Ringfort (Rath), Ballybunnion, Co. Kerry
Co. Kerry |
Ringforts
Some of the most telling monuments in the Irish landscape are the ones that have entirely disappeared.
Near Ballybunnion in north County Kerry, a rath once occupied the ground to the south-south-east of a neighbouring recorded ringfort. Nothing of it survives above the surface today, and were it not for earlier fieldwork, its existence might have gone unacknowledged altogether.
A rath is a roughly circular enclosure, typically defined by an earthen bank and outer ditch, built during the early medieval period as a farmstead or place of status. The qualifier "univallate" simply means it had a single such enclosure rather than the double or triple rings sometimes seen at more elaborate sites.
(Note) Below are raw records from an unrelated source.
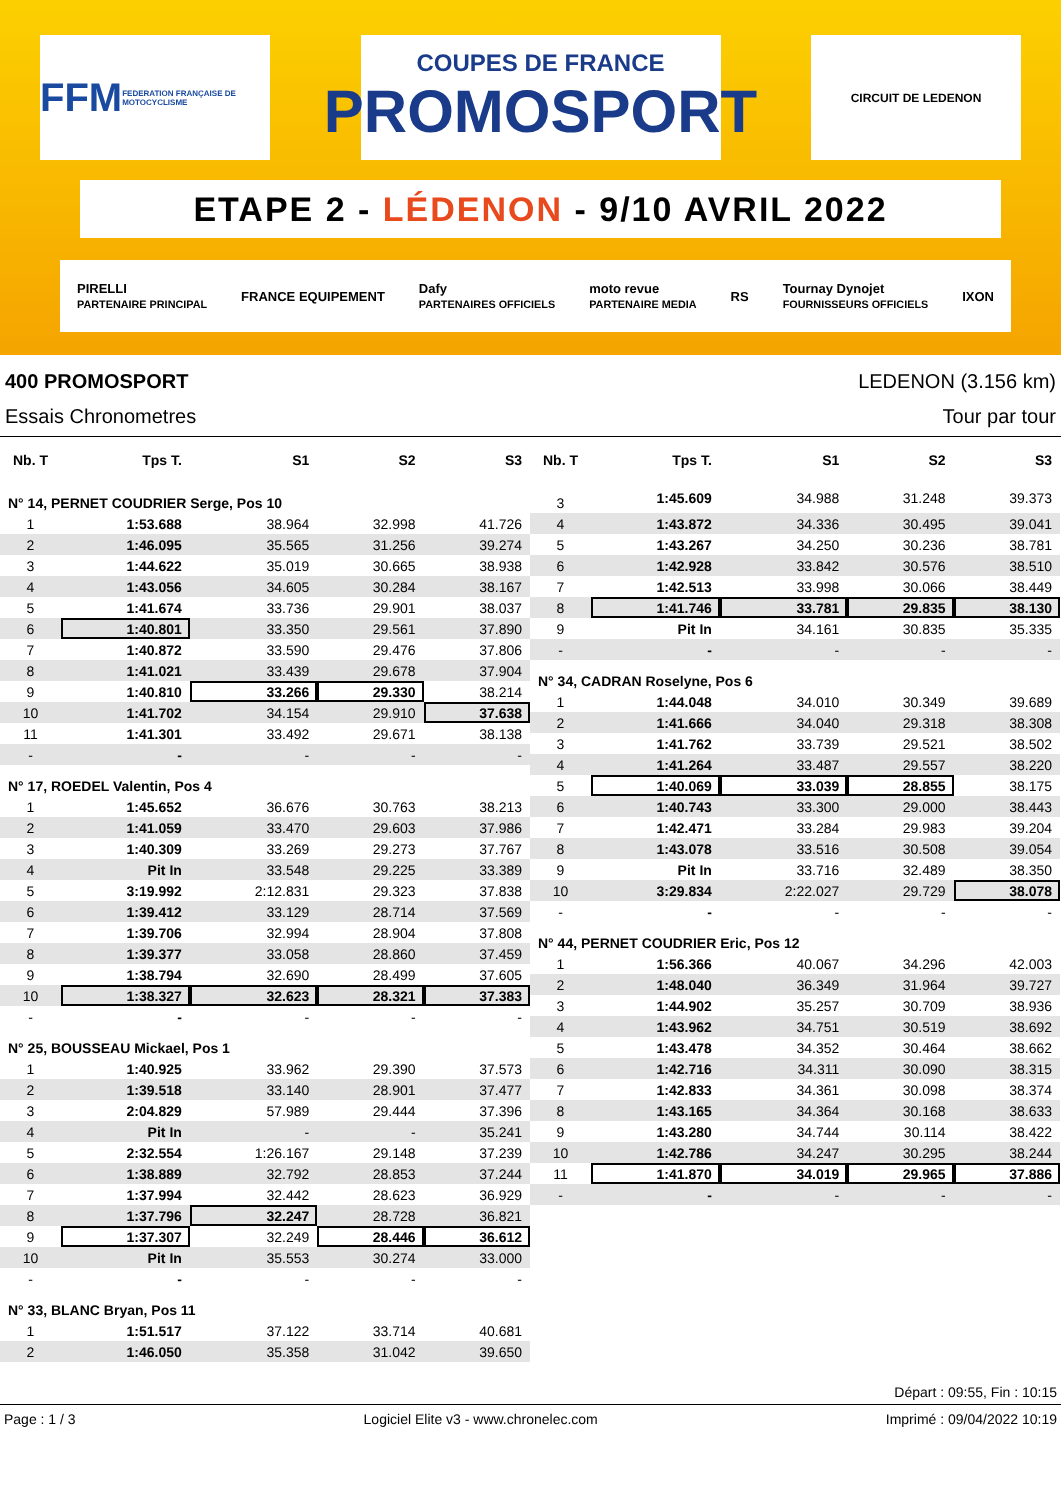FFM
FEDERATION FRANÇAISE DE MOTOCYCLISME
COUPES DE FRANCE
PROMOSPORT
CIRCUIT DE LEDENON
ETAPE 2 - LÉDENON - 9/10 AVRIL 2022
PIRELLI
PARTENAIRE PRINCIPAL FRANCE EQUIPEMENT Dafy
PARTENAIRES OFFICIELS moto revue
PARTENAIRE MEDIA RS Tournay Dynojet
FOURNISSEURS OFFICIELS IXON
400 PROMOSPORT LEDENON (3.156 km)
Essais Chronometres Tour par tour
| Nb. T | Tps T. | S1 | S2 | S3 |
| --- | --- | --- | --- | --- |
| N° 14, PERNET COUDRIER Serge, Pos 10 | | | | |
| 1 | 1:53.688 | 38.964 | 32.998 | 41.726 |
| 2 | 1:46.095 | 35.565 | 31.256 | 39.274 |
| 3 | 1:44.622 | 35.019 | 30.665 | 38.938 |
| 4 | 1:43.056 | 34.605 | 30.284 | 38.167 |
| 5 | 1:41.674 | 33.736 | 29.901 | 38.037 |
| 6 | 1:40.801 | 33.350 | 29.561 | 37.890 |
| 7 | 1:40.872 | 33.590 | 29.476 | 37.806 |
| 8 | 1:41.021 | 33.439 | 29.678 | 37.904 |
| 9 | 1:40.810 | 33.266 | 29.330 | 38.214 |
| 10 | 1:41.702 | 34.154 | 29.910 | 37.638 |
| 11 | 1:41.301 | 33.492 | 29.671 | 38.138 |
| - | - | - | - | - |
| N° 17, ROEDEL Valentin, Pos 4 | | | | |
| 1 | 1:45.652 | 36.676 | 30.763 | 38.213 |
| 2 | 1:41.059 | 33.470 | 29.603 | 37.986 |
| 3 | 1:40.309 | 33.269 | 29.273 | 37.767 |
| 4 | Pit In | 33.548 | 29.225 | 33.389 |
| 5 | 3:19.992 | 2:12.831 | 29.323 | 37.838 |
| 6 | 1:39.412 | 33.129 | 28.714 | 37.569 |
| 7 | 1:39.706 | 32.994 | 28.904 | 37.808 |
| 8 | 1:39.377 | 33.058 | 28.860 | 37.459 |
| 9 | 1:38.794 | 32.690 | 28.499 | 37.605 |
| 10 | 1:38.327 | 32.623 | 28.321 | 37.383 |
| - | - | - | - | - |
| N° 25, BOUSSEAU Mickael, Pos 1 | | | | |
| 1 | 1:40.925 | 33.962 | 29.390 | 37.573 |
| 2 | 1:39.518 | 33.140 | 28.901 | 37.477 |
| 3 | 2:04.829 | 57.989 | 29.444 | 37.396 |
| 4 | Pit In | - | - | 35.241 |
| 5 | 2:32.554 | 1:26.167 | 29.148 | 37.239 |
| 6 | 1:38.889 | 32.792 | 28.853 | 37.244 |
| 7 | 1:37.994 | 32.442 | 28.623 | 36.929 |
| 8 | 1:37.796 | 32.247 | 28.728 | 36.821 |
| 9 | 1:37.307 | 32.249 | 28.446 | 36.612 |
| 10 | Pit In | 35.553 | 30.274 | 33.000 |
| - | - | - | - | - |
| N° 33, BLANC Bryan, Pos 11 | | | | |
| 1 | 1:51.517 | 37.122 | 33.714 | 40.681 |
| 2 | 1:46.050 | 35.358 | 31.042 | 39.650 |
| Nb. T | Tps T. | S1 | S2 | S3 |
| --- | --- | --- | --- | --- |
| 3 | 1:45.609 | 34.988 | 31.248 | 39.373 |
| 4 | 1:43.872 | 34.336 | 30.495 | 39.041 |
| 5 | 1:43.267 | 34.250 | 30.236 | 38.781 |
| 6 | 1:42.928 | 33.842 | 30.576 | 38.510 |
| 7 | 1:42.513 | 33.998 | 30.066 | 38.449 |
| 8 | 1:41.746 | 33.781 | 29.835 | 38.130 |
| 9 | Pit In | 34.161 | 30.835 | 35.335 |
| - | - | - | - | - |
| N° 34, CADRAN Roselyne, Pos 6 | | | | |
| 1 | 1:44.048 | 34.010 | 30.349 | 39.689 |
| 2 | 1:41.666 | 34.040 | 29.318 | 38.308 |
| 3 | 1:41.762 | 33.739 | 29.521 | 38.502 |
| 4 | 1:41.264 | 33.487 | 29.557 | 38.220 |
| 5 | 1:40.069 | 33.039 | 28.855 | 38.175 |
| 6 | 1:40.743 | 33.300 | 29.000 | 38.443 |
| 7 | 1:42.471 | 33.284 | 29.983 | 39.204 |
| 8 | 1:43.078 | 33.516 | 30.508 | 39.054 |
| 9 | Pit In | 33.716 | 32.489 | 38.350 |
| 10 | 3:29.834 | 2:22.027 | 29.729 | 38.078 |
| - | - | - | - | - |
| N° 44, PERNET COUDRIER Eric, Pos 12 | | | | |
| 1 | 1:56.366 | 40.067 | 34.296 | 42.003 |
| 2 | 1:48.040 | 36.349 | 31.964 | 39.727 |
| 3 | 1:44.902 | 35.257 | 30.709 | 38.936 |
| 4 | 1:43.962 | 34.751 | 30.519 | 38.692 |
| 5 | 1:43.478 | 34.352 | 30.464 | 38.662 |
| 6 | 1:42.716 | 34.311 | 30.090 | 38.315 |
| 7 | 1:42.833 | 34.361 | 30.098 | 38.374 |
| 8 | 1:43.165 | 34.364 | 30.168 | 38.633 |
| 9 | 1:43.280 | 34.744 | 30.114 | 38.422 |
| 10 | 1:42.786 | 34.247 | 30.295 | 38.244 |
| 11 | 1:41.870 | 34.019 | 29.965 | 37.886 |
| - | - | - | - | - |
Départ : 09:55, Fin : 10:15
Page : 1 / 3 Logiciel Elite v3 - www.chronelec.com Imprimé : 09/04/2022 10:19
C. Toal's North Kerry Archaeological Survey, published in 1995, recorded this one as a "possible" example even then, suggesting it was already difficult to read in the field. Whether it was levelled by centuries of agriculture, absorbed into field boundaries, or simply worn away, no trace now remains to confirm its original form or extent.
What makes it worth noting is precisely that absence. The Irish countryside holds hundreds of recorded sites that exist only as coordinates and cautious descriptions, their physical presence gone but their place in the record preserved. This Ballybunnion rath is one of them, a site that exists more as a historical possibility than a feature anyone could locate or visit, its outline legible only through the patience of those who looked before it was too late.